The man smiled with a grim but less dissatisfied look than the Count had expected. "They none of them wish to give you offence, sir," he replied, "and can easily move off your lands to others."
"That they must do," replied the Count, "but there is something more still to be said. When once off my lands, they may doubtless consider that the matter is at an end; but such is not the case."
"My Lord, if you follow us off your lands," said Armand, dropping farther disguise, and making use of the pronoun of the first person, "if you follow us off your own lands, you must take the consequences."
"I am always prepared to do so," replied the Count. "My purpose is not of course to follow any of you off my own lands, unless I am summoned to do so; but if I am summoned, which will immediately be the case if there be any renewal of outrages whatsoever, I shall most assuredly use my whole power, and employ my whole means, to put down that which I know to be wrong."
The man to whom he spoke gazed sternly upon the ground for a moment or two, and seemed to be struggling with various contending feelings. "Come, my Lord Count," he said at length, "I will tell you what.

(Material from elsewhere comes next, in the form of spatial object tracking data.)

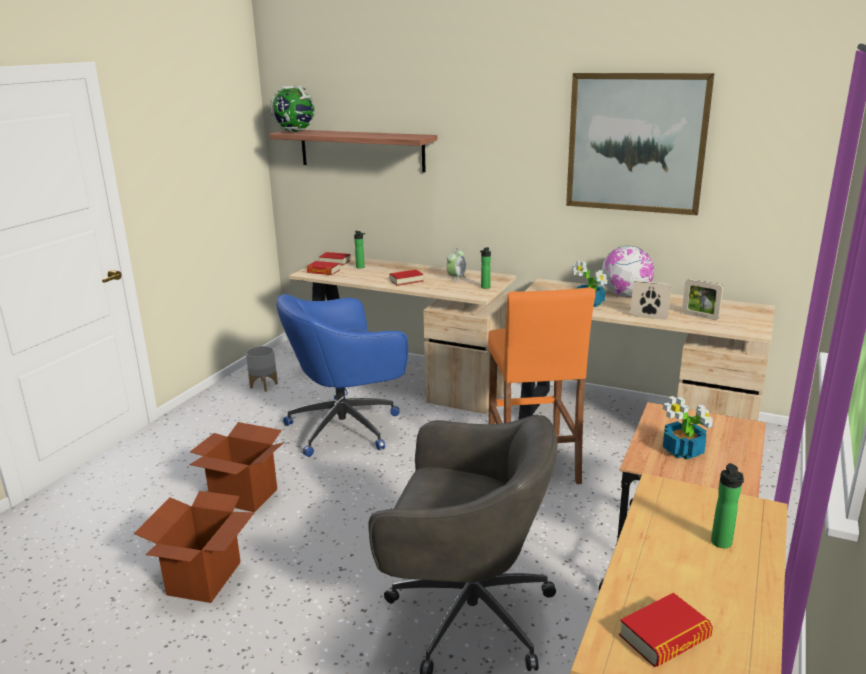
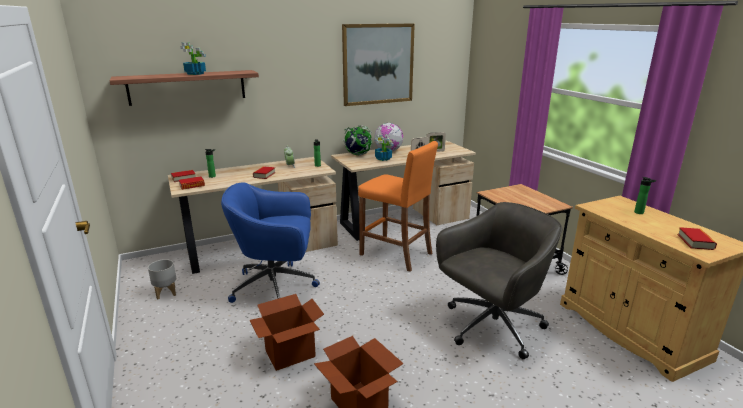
camera: 50 degrees left, 0 degrees up
globe [270,85,315,132] -> globe moved to [343,125,373,156]
blue office chair [276,294,408,457] -> blue office chair turned 75 degrees clockwise [221,182,320,303]
potted plant [663,396,713,460] -> potted plant moved to [180,43,206,75]

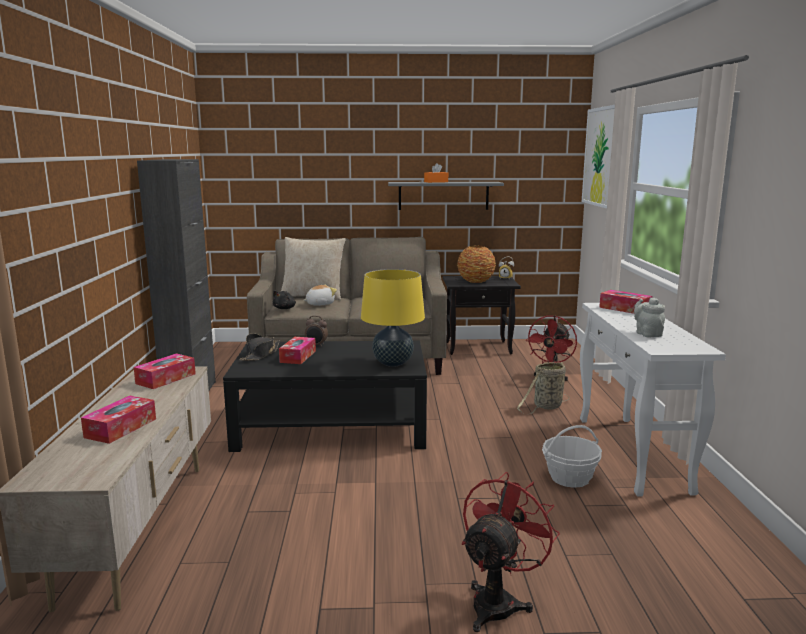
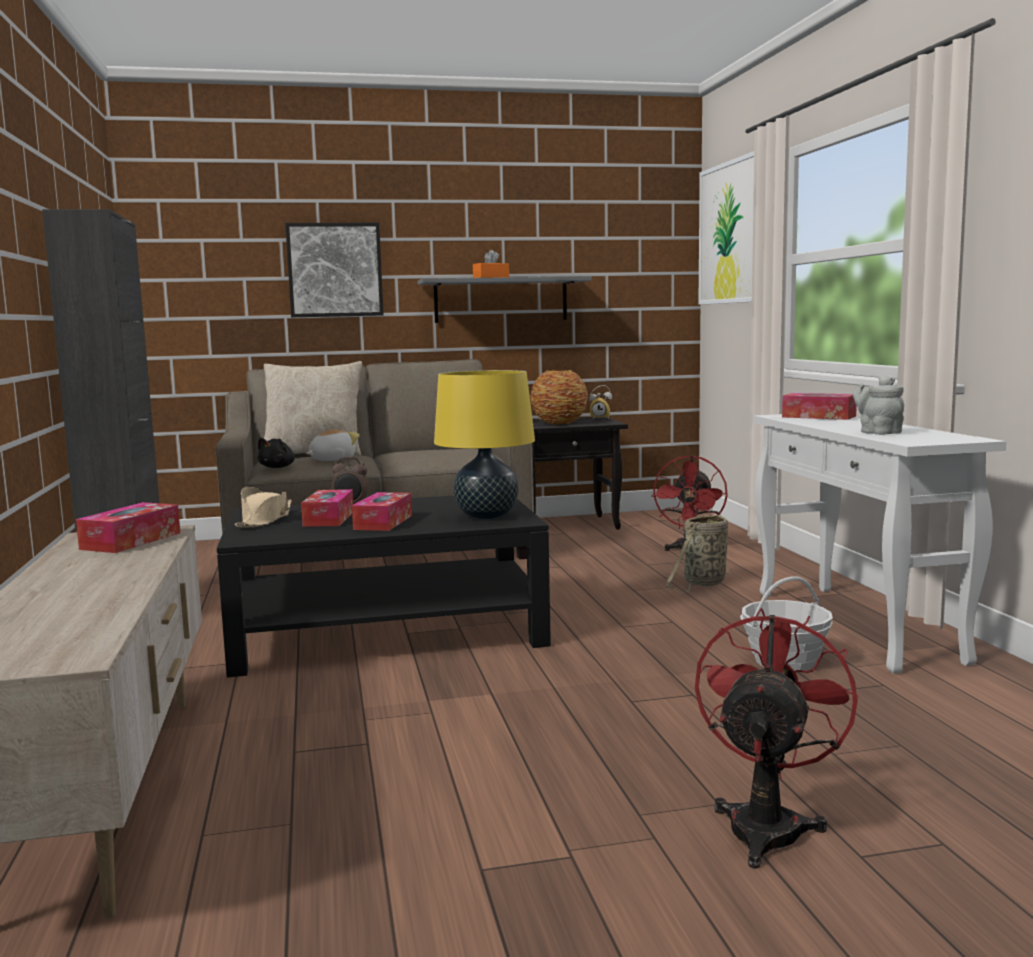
camera: 10 degrees left, 5 degrees down
tissue box [81,396,156,444] -> tissue box moved to [352,492,412,531]
black hat [239,333,280,361] -> beige hat [235,487,292,527]
none -> picture [285,223,384,317]

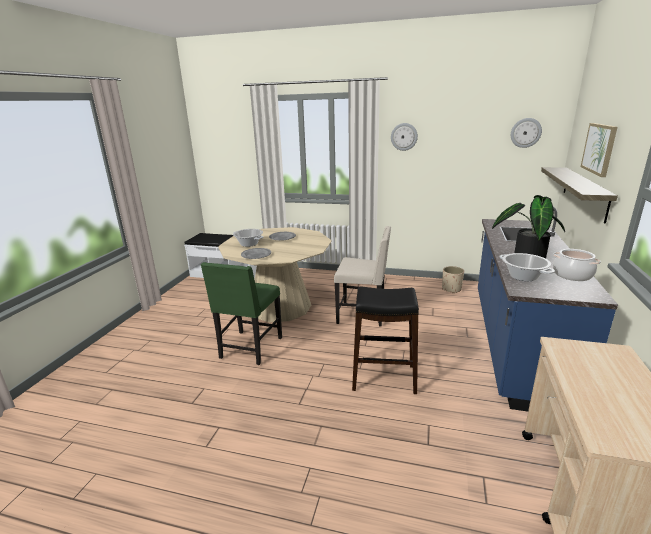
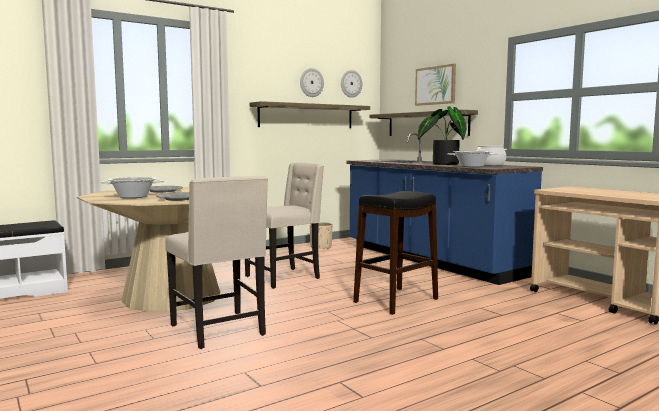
camera: 50 degrees left, 15 degrees down
green chair [201,262,282,365] -> beige chair [165,176,268,349]
wall clock [391,123,418,151] -> wall clock moved to [300,68,324,97]
none -> shelf [249,101,370,128]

Every one who has served under you knows that you are as brave a man, as kind an officer, and as skilful a commander as any that ever lived, and we are all willing to do what we can to please you in your own way. If you would put yourself at our head, there is not a man amongst us that would not follow you to death itself.--No, but hear me out, my Lord; don't answer till you have heard.--We get quicker information than even you can get, for with us it flies from mouth to mouth like lightning. We have no long written letters, but as soon as a thing is known, one man tells it to another, and so it comes down here. Now we know what most likely you don't know, that every thing is settled in Paris for putting down the reformed religion altogether. We know, too, which I see you don't know, that the Duc de Rouvré has received orders from the court to resign the government of the province, and retire to Ruffigny, without presenting himself at the court. Now depend upon it, my Lord, before a fortnight be over, you will have to rouse yourself against this oppression, to make the voice of remonstrance heard in firmer tones, and with arms in your hand. You know it as well as I do, and I know you are no more afraid of doing it than I am; but only, like all the rest of the people about the court, you have gone mad concerning a thing called loyalty, and have got your head filled with ideas of respect and veneration for the King--simply because he is the King and wears a crown--when if the truth were known, he is not so much worthy of respect and veneration as any of our peasants who drive a team of oxen, with a whip of sheep leather, from one end of the field to the other. A selfish, voluptuous, adulterous tyrant----"
"Hush, hush," exclaimed the Count, "I can neither stay nor hear, if you proceed in such terms as those."